Chief Science Correspondent
When the U.S. government announced its decision this week to bring home two American aid workers struck by the disease they had risked their lives to help treat, much of the nation received the news with a dose of fear and skepticism.
Dr. Kent Brantly was transported via a private plane into Atlanta for treatment in Emory Hospital on Saturday, and doctors say his condition is improving. Missionary Nancy Writebol, who also contracted the disease, is set to fly back to the U.S. on Tuesday.
Radio talk show host Rush Limbaugh was among the critics, stating that the risk of widespread infection is far too great. He argues that the American doctor had already been infected with the disease, even while he was wearing protective gear.
could it be that, hey, it's not fair that Ebola has not broken out in America and it does in Africa and all these other poor countries, it's not fair. You can't possibly believe that they would import two cases of Ebola just for that reason. Anyway, that is happening, and I just, cutting edge, I'm going to tell you there are going to be people questioning why."
Limbaugh brings up several valid points in his talk, especially by pointing out that Brantly should have been wearing a hazmat suit when interacting with patients, but somehow still fell ill. This is a question that should be answered - and, at least for now, Limbaugh is the only person who seems to be inquiring.
It is clear that the measures being taken to prevent infection overseas are insufficient. However, it is important to remember that these workers are relying on a very limited amount of supplies to treat an enormous number of people.
Additionally, Brantly and Writebol were most likely not wearing full protection every minute of their stay in West Africa. Although I'm sure they took every measure possible to prevent infection, it is important to remember that they were living and interacting, potentially relatively unprotected, in the same conditions that fostered the outbreak in the first place.

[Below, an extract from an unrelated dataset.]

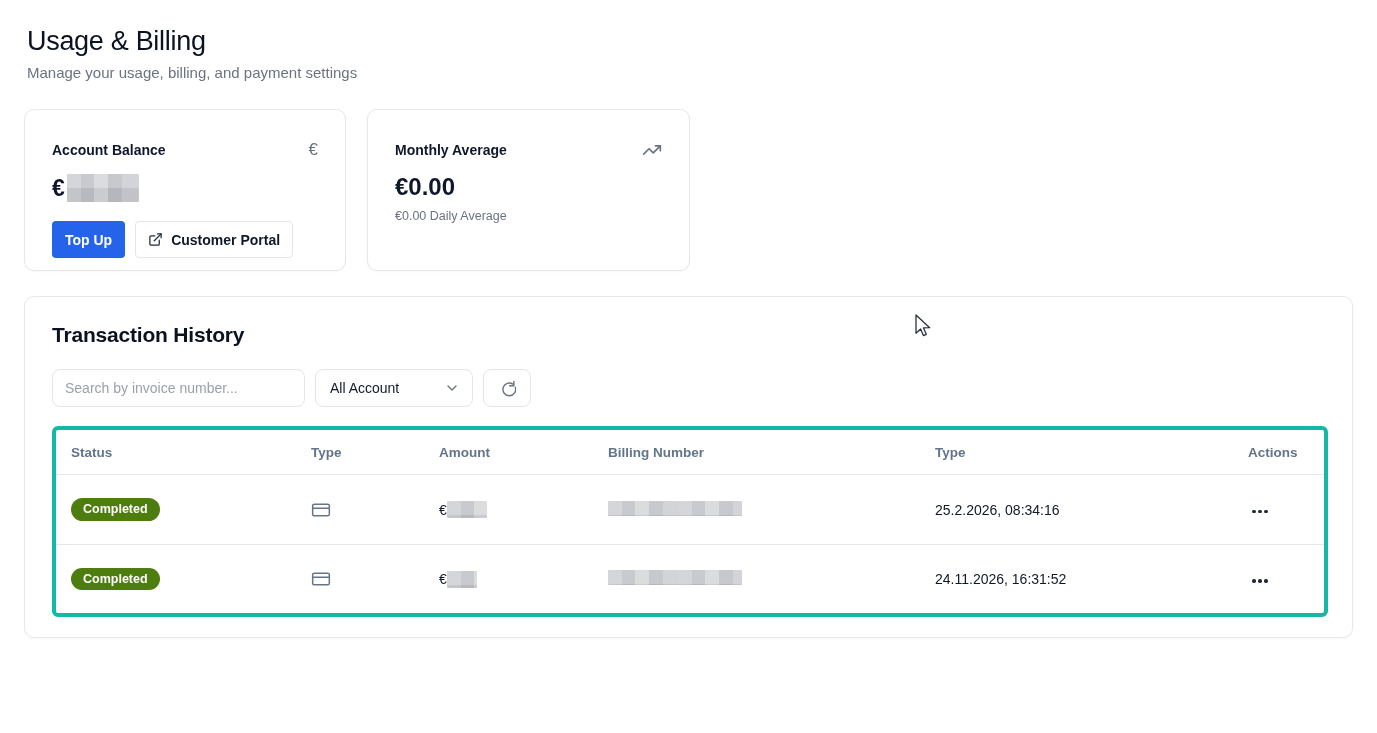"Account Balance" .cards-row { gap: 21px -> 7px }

It is evident that this outbreak has prompted a worldwide crisis, showing the largest incidence of the virus in recorded history. The disease has attacked over 1,400 and killed over 800 people in Guinea, Liberia and Sierra Leone since February - and the virus doesn't show signs of stopping any time soon.
Ebola is generally thought of as a disease that only infects African countries and although there are a few exceptions, this generalization largely stands true. Although scientists do not know what causes an Ebola outbreak, most believe that the virus is spread from a natural host (potentially monkeys, bats or insects) into a temporary human host, making its way through the population until it eventually dies off.

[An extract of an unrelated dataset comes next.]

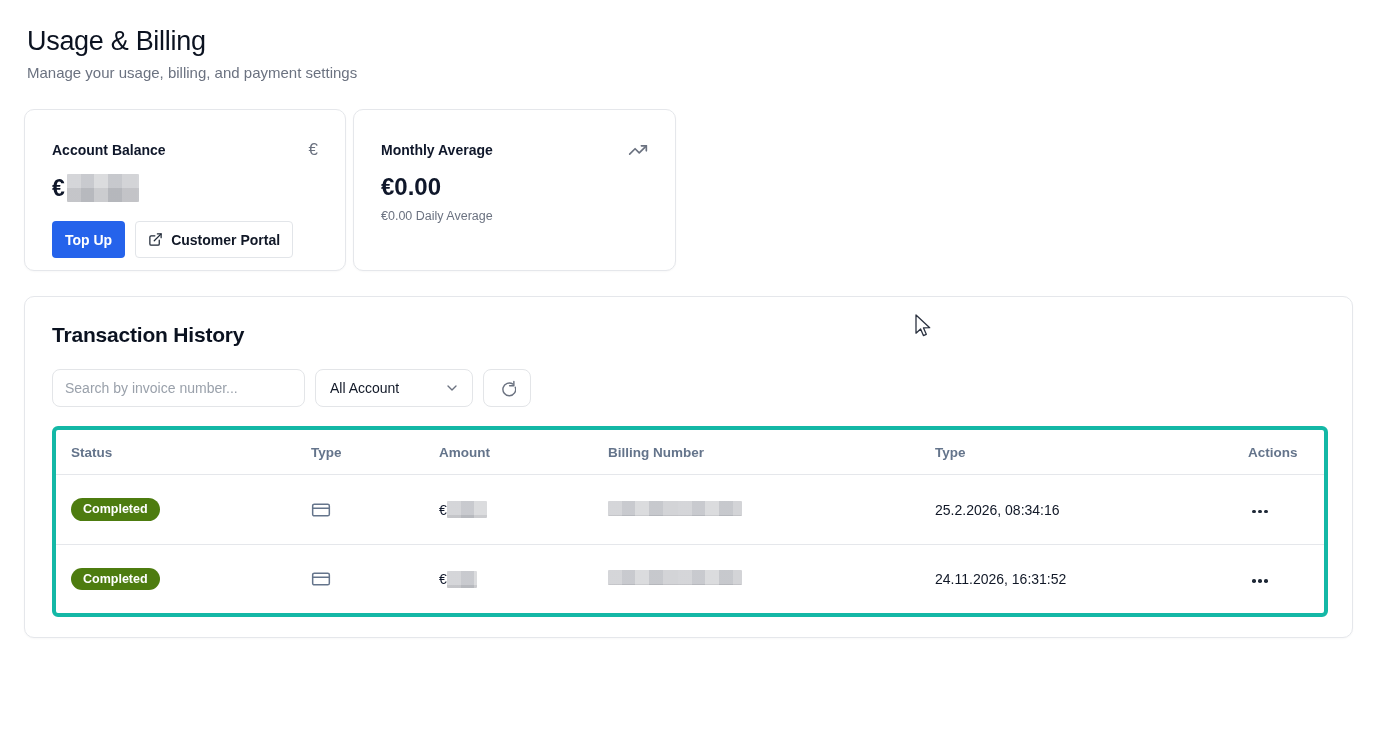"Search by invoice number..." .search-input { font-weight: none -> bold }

Therefore, I do respect Limbaugh's caution to a degree. However, Limbaugh is naïve to believe that many doctors treating two patients under maximum-level protection in a well-respected American hospital is the same as a limited number of doctors treating an extremely high number of patients under conditions that were likely insufficient for treating and preventing infection from the disease.
I guarantee that Brantly and Writebol's doctors will be able to contribute a much more thorough and cautious treatment than they would have overseas. This is not meant to imply disrespect toward the doctors or people in the affected countries. However, these countries are working in crowded, unsterile conditions with a limited number of resources. Comparing one incidence of contamination through the hazmat suit is not comparable to treating the same disease in the U.S.
Brantly has had extremely limited contact since his arrival, and never outside of his suit. He has been isolated since his admittance to the hospital. Patients in West Africa are largely grouped together, in a hospital that is likely neither sterile nor protected from the outside environment.
Additionally, Limbaugh does not seem to realize that the Centers for Disease Control and Prevention handles the Ebola virus - and many other viruses that are equally dangerous - on a regular basis. Brantly may be the first infected human to step foot on U.S. soil, but the Ebola virus has been kept in vials for study for decades.
In fact, many scientists believe that Ebola outbreaks eventually cease because the virus becomes weaker as it passes from human to human. Vials of Ebola should theoretically be more dangerous than an Ebola patient.
While the decision to bring these American patients home was a serious one, it was a wise action. Had Brantly and Writebol been left overseas, their chances of survival would be much lower. They will now be treated under extremely secure conditions. Overall, the U.S. is far from an ideal location for an Ebola outbreak.